I was talking with a coworker about some goofy incompatibility problem that I encountered that the team had also experienced recently, and in searching for the issue, I noticed that we are in fact just two months out from the release of .NET v5. That matters because it means the open source platform formerly known as .NET Core becomes the only .NET, and that's exciting. It also reminded me that they have this thing called Blazor, which is essentially a way to target compilation to webassembly from proper netstandard2.1, and literally everything that runs on it. That's a big deal. It means client-side image manipulation and PDF manipulation and even my own existing code and rich libraries to do all kinds of stuff, in a browser.

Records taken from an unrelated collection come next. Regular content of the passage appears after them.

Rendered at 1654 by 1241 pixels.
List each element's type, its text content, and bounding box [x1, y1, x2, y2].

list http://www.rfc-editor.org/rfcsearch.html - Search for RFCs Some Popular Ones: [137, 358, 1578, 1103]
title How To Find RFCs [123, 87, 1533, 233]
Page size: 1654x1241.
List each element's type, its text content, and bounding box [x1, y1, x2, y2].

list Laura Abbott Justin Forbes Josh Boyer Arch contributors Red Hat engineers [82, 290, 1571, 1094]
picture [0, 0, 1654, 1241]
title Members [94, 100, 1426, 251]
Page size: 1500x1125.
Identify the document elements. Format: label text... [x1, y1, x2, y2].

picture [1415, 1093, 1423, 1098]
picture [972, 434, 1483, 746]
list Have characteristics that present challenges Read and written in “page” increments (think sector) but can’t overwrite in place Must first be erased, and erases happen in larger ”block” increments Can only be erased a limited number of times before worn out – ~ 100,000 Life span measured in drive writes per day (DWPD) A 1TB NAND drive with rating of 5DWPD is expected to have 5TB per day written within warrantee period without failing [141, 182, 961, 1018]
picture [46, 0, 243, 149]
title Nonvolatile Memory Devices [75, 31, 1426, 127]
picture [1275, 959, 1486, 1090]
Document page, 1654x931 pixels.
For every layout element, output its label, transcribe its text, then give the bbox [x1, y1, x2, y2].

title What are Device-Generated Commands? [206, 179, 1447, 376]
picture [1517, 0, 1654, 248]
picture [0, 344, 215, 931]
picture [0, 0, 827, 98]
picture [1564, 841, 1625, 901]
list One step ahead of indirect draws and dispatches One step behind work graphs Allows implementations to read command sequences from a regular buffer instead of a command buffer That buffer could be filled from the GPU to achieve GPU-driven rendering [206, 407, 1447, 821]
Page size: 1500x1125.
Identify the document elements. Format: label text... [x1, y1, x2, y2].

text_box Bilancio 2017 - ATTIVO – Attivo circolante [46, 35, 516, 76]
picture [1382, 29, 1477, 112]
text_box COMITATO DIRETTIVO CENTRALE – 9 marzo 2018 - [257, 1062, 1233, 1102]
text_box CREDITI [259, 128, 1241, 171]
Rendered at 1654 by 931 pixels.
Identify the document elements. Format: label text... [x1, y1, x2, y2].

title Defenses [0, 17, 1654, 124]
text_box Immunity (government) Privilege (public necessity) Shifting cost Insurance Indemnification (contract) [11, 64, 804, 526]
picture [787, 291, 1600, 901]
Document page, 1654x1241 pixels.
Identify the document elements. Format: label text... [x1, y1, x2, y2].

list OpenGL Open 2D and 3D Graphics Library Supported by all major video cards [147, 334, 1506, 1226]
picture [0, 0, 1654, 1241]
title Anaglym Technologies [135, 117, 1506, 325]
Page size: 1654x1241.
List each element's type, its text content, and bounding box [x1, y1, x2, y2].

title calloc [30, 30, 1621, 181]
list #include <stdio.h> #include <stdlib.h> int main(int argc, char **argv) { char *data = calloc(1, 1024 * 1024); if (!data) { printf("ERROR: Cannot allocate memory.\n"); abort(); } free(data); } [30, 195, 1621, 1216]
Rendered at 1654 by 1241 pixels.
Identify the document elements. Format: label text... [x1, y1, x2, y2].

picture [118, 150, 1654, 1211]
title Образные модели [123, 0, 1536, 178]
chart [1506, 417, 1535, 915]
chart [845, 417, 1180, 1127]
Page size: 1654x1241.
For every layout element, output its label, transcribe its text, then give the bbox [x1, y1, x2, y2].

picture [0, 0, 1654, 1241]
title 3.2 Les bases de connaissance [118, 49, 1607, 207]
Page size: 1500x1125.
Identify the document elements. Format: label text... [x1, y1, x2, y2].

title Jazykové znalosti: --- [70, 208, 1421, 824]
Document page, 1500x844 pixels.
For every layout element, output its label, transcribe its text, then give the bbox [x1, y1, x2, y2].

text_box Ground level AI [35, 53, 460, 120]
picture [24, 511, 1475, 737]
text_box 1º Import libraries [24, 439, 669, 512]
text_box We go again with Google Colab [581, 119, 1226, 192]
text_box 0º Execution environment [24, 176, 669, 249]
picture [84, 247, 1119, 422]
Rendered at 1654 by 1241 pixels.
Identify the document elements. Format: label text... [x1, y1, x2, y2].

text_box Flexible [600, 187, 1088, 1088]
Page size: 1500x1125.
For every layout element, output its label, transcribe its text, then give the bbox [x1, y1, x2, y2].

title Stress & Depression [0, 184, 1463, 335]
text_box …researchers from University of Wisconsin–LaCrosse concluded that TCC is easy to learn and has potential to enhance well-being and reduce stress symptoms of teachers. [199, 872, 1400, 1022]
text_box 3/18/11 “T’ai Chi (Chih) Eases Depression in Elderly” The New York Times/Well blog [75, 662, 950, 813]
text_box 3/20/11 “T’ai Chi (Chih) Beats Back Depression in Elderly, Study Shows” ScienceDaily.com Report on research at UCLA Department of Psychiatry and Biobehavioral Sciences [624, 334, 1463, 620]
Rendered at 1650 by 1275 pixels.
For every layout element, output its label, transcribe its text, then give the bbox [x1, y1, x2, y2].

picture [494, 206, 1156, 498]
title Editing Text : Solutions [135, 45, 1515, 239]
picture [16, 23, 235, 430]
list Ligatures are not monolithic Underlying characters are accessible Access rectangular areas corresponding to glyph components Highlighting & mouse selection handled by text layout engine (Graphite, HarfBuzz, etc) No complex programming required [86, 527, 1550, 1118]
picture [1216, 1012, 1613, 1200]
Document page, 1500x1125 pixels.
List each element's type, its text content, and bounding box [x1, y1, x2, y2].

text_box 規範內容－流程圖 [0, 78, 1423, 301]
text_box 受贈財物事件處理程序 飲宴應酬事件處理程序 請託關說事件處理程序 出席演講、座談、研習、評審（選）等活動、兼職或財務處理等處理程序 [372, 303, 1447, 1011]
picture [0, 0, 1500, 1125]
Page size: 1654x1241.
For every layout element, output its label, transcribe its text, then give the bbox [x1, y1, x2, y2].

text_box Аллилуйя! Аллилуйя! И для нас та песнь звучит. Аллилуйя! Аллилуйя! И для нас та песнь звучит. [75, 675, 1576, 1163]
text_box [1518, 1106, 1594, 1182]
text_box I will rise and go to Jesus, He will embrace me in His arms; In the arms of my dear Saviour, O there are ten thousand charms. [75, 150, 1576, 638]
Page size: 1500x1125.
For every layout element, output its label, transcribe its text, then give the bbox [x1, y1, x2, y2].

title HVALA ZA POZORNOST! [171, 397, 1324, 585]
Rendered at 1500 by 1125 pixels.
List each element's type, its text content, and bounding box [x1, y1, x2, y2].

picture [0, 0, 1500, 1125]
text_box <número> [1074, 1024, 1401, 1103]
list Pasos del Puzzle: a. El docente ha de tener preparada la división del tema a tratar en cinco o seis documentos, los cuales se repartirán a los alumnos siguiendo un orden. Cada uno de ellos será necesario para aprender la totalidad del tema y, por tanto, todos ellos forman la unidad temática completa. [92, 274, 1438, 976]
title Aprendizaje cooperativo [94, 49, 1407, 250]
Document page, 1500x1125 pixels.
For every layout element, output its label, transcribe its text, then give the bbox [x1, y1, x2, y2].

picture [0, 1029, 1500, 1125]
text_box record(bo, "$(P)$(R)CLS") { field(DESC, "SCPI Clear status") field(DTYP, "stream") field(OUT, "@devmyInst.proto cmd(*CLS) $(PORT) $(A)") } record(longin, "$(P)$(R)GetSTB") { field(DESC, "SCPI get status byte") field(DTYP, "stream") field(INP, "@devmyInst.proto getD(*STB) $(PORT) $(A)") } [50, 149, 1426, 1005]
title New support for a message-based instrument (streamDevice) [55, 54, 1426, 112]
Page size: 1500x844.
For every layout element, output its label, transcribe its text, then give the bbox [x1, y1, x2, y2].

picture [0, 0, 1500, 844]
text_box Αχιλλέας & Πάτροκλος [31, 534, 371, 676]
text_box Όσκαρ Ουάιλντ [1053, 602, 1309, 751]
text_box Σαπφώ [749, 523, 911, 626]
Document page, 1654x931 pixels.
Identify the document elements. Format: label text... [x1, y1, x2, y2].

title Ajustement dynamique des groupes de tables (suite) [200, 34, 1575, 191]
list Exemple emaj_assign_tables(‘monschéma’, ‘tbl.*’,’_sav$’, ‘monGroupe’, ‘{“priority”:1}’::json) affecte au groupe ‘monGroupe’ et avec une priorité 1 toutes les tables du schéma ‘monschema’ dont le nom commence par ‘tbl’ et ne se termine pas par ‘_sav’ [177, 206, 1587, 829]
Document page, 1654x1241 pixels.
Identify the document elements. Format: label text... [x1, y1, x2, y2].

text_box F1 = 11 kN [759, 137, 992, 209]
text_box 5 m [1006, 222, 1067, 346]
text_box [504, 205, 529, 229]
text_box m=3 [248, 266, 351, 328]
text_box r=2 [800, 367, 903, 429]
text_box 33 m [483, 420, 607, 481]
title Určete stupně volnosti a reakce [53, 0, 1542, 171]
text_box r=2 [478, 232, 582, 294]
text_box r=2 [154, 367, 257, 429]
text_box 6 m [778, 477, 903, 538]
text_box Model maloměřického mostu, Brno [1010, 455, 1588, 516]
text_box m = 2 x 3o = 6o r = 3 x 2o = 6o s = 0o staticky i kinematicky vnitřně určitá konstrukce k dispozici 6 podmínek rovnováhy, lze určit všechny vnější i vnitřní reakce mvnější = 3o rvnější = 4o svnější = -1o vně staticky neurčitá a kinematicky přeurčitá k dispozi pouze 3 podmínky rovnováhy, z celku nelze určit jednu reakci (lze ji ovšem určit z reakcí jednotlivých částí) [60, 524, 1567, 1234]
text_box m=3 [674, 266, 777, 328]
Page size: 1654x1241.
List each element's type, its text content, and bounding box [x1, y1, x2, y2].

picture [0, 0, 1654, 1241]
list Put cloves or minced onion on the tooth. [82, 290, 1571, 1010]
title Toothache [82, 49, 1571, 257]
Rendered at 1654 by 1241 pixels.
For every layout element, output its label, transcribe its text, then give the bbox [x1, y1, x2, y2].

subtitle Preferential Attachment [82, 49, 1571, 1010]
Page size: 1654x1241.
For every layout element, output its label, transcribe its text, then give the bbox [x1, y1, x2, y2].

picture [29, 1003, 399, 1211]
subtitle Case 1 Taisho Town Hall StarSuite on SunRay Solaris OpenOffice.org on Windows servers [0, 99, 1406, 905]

Anyway, I did some "hello world" experimentation with Blazor and I'm really impressed. There are a few weird things here and there when it comes to client-side file handling, but beyond that it works really well. I've read some real-world benchmarks about the size of the client-side assemblies and they slim down really well. It seems like a really viable alternative to using a JS framework for single-page apps. It looks like it can be used in the context of a progressive web app, too, which might be cool for the forums and maintained SEO.
There is a server-side version of the same thing, where it generates little DOM fragments and sends them down a websockets pipe, which is intriguing for the obvious forum use case as well. The problem there is that it may not scale very well, and having all of that chattyness between the browser and server means it won't be as responsive to user input as one would expect. I'll definitely do some experimentation though.
I've largely ignored Blazor since it was announced, but I feel like I need to look harder at it.